Mü'minler, Allah'a itaat ve ibâdet etmekten başka şeylere fazla önem vermezler. Bütün bu sayılanlar, oruç tutmada esas gaye değildir. Gâye, Allah'ın emirlerine sarılmaktır. Bütün bu sayılanlar, yeterince bilinirse, ibâdetler daha bir şevkle yapılmış olur. Bunlar mü'minlerin imanını arttıracak hikmetlerdir. Kâfirlerin de akıllarını kullanıp İslâm dinini seçmeleri, dünya ve âhiretlerini kurtarmaları için en güzel fırsatlardır. İslâm'da her ibâdet, dünyada bazı faydalar sağladığı için değil; Allah'a itaat ve ibâdet etmek ve O'nun emir ve yasaklarına uymak için, Allah'ın rızâsını kazanmak için yapılır. Böyle olunca, âhirette cennet müjdesi olduğu gibi, dünyada da birçok faydalar beraberce müslümanı kuşatır.
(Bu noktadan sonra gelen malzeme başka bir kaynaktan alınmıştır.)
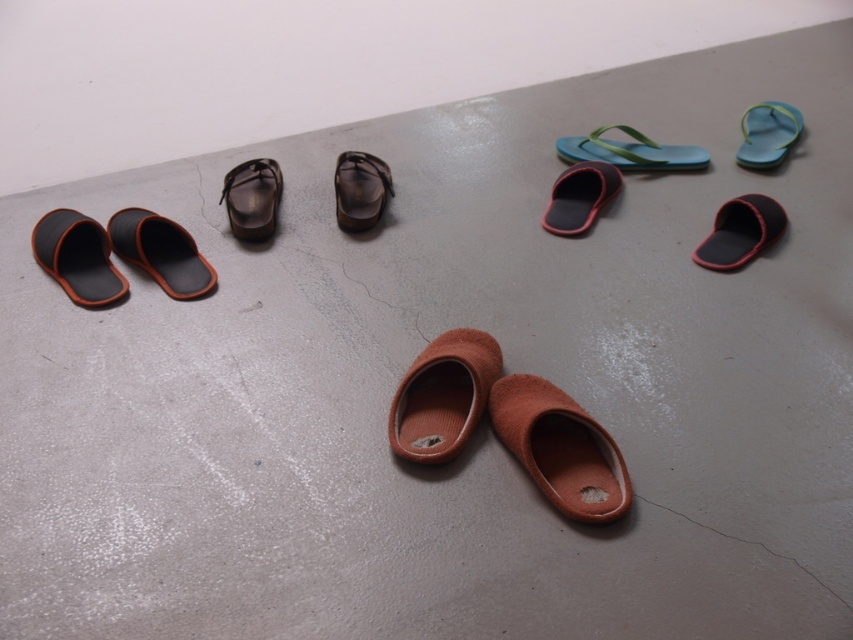
You are standing at the point marked as point (740,230) in the image. Which object is located exactly at that point?

The point (740,230) corresponds to the black suede slipper at right.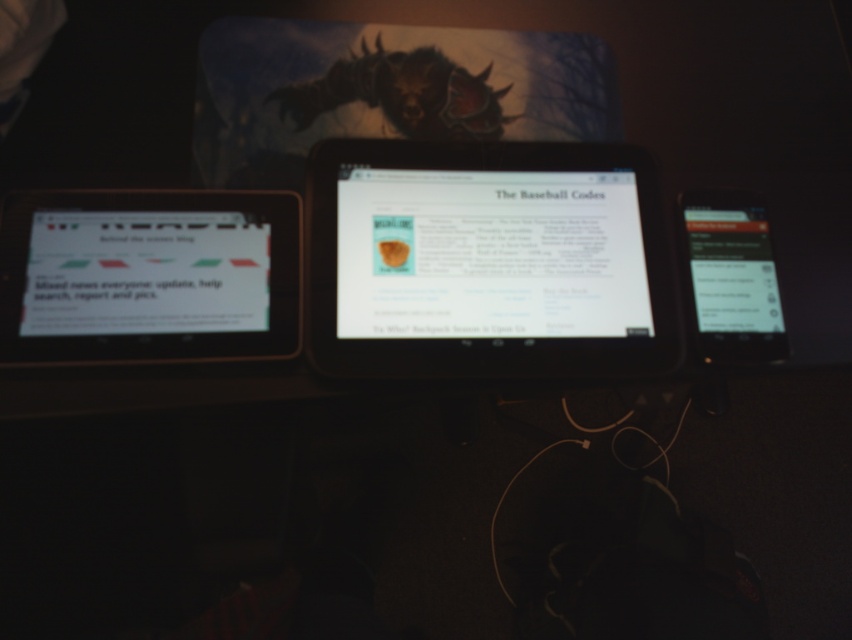
Can you confirm if white glossy tablet at center is positioned to the left of white glossy tablet at left?

Incorrect, white glossy tablet at center is not on the left side of white glossy tablet at left.

Is white glossy tablet at center taller than white glossy tablet at left?

Yes, white glossy tablet at center is taller than white glossy tablet at left.

Does point (423, 221) come in front of point (122, 294)?

No, (423, 221) is further to viewer.

Find the location of a particular element. The image size is (852, 640). white glossy tablet at center is located at coordinates (488, 253).

Can you confirm if white glossy tablet at left is shorter than black glossy tablet at right?

Correct, white glossy tablet at left is not as tall as black glossy tablet at right.

Between point (113, 314) and point (772, 346), which one is positioned behind?

The point (772, 346) is more distant.

You are a GUI agent. You are given a task and a screenshot of the screen. Output one action in this format:
    pyautogui.click(x=<x>, y=<y>)
    Task: Click on the white glossy tablet at left
    The image size is (852, 640).
    Given the screenshot: What is the action you would take?
    pyautogui.click(x=145, y=273)

Between white glossy tablet at center and black glossy tablet at right, which one appears on the right side from the viewer's perspective?

Positioned to the right is black glossy tablet at right.

Is white glossy tablet at center further to camera compared to black glossy tablet at right?

No, white glossy tablet at center is in front of black glossy tablet at right.

Who is more distant from viewer, (607, 324) or (766, 256)?

The point (766, 256) is behind.

Locate an element on the screen. The height and width of the screenshot is (640, 852). white glossy tablet at center is located at coordinates (488, 253).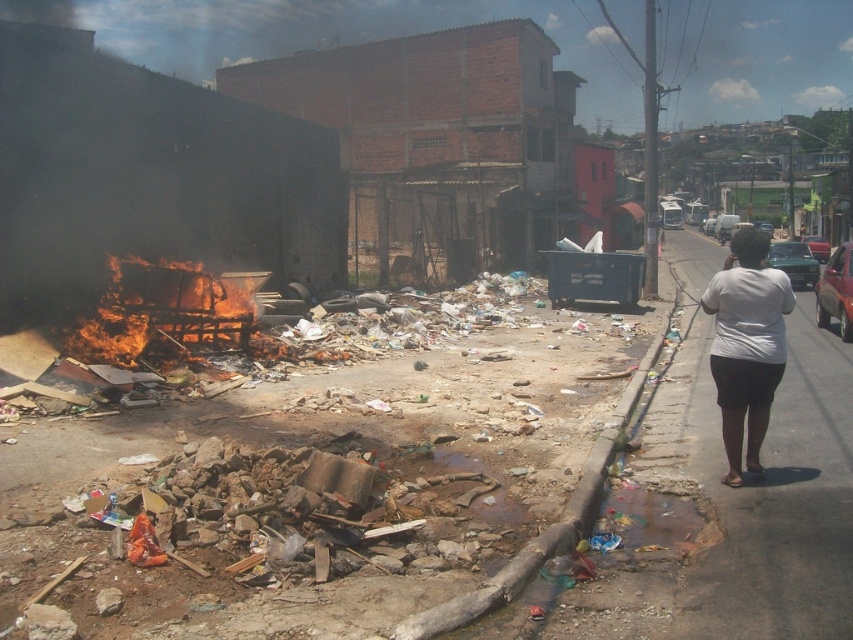
Question: Considering the relative positions of white cotton shirt at right and brown concrete curb at lower center in the image provided, where is white cotton shirt at right located with respect to brown concrete curb at lower center?

Choices:
 (A) below
 (B) above

Answer: (B)

Question: Which of these objects is positioned closest to the white cotton shirt at right?

Choices:
 (A) flaming wood at left
 (B) brown concrete curb at lower center

Answer: (B)

Question: Which object appears closest to the camera in this image?

Choices:
 (A) flaming wood at left
 (B) white cotton shirt at right

Answer: (B)

Question: Is white cotton shirt at right thinner than brown concrete curb at lower center?

Choices:
 (A) no
 (B) yes

Answer: (B)

Question: Can you confirm if flaming wood at left is positioned below brown concrete curb at lower center?

Choices:
 (A) yes
 (B) no

Answer: (B)

Question: Estimate the real-world distances between objects in this image. Which object is closer to the brown concrete curb at lower center?

Choices:
 (A) white cotton shirt at right
 (B) flaming wood at left

Answer: (A)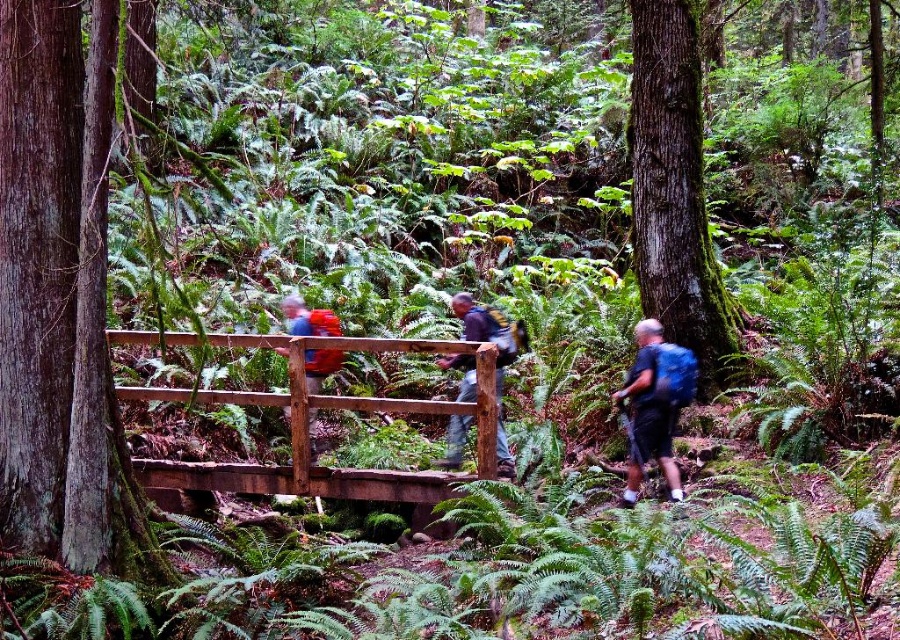
Is dark blue backpack at center thinner than matte red backpack at center?

Incorrect, dark blue backpack at center's width is not less than matte red backpack at center's.

Is point (500, 445) less distant than point (311, 412)?

Yes, it is.

Where is `dark blue backpack at center`? The height and width of the screenshot is (640, 900). dark blue backpack at center is located at coordinates (489, 330).

The width and height of the screenshot is (900, 640). What do you see at coordinates (675, 193) in the screenshot? I see `green mossy tree at right` at bounding box center [675, 193].

Does green mossy tree at right appear under brown wooden bridge at center?

No, green mossy tree at right is not below brown wooden bridge at center.

The height and width of the screenshot is (640, 900). Identify the location of green mossy tree at right. (675, 193).

Is blue backpack at right positioned behind matte red backpack at center?

That is False.

Does blue backpack at right have a smaller size compared to matte red backpack at center?

Correct, blue backpack at right occupies less space than matte red backpack at center.

Locate an element on the screen. blue backpack at right is located at coordinates (655, 404).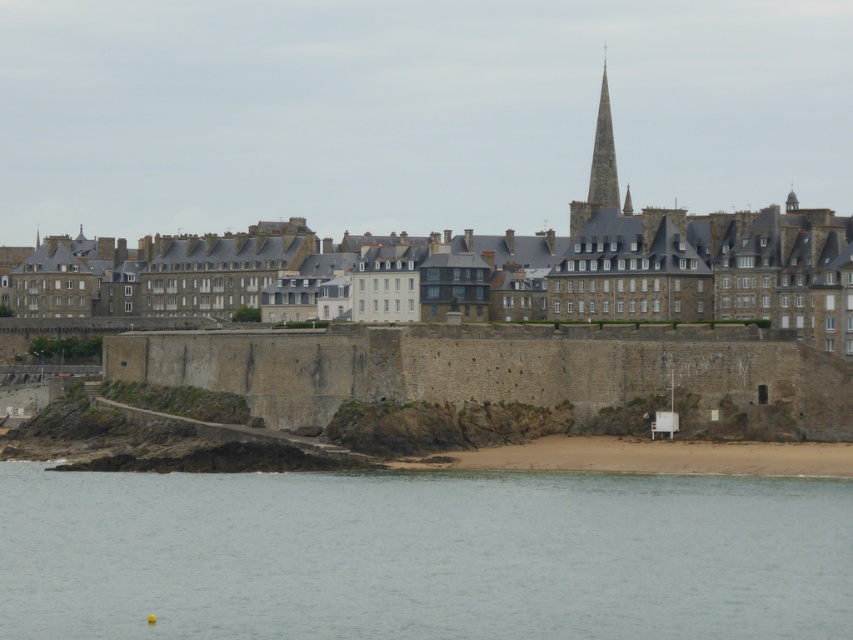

Sadece oruçta değil, İslâm'ın her emir ve yasaklarına uymak, daha dünyada bile birçok tesbit edilen ve edilemeyen, sayılan ve sayılamayan faydalar sağlar. Bu dünyevî faydalar, âhiretteki büyük ödülün avanslarıdır. Allah, her emir ve yasağını bizim dünyadaki istifâdelerimiz için, aynı zamanda da bizi imtihan edip, kazananları cennetine koymak için hükmetmiştir.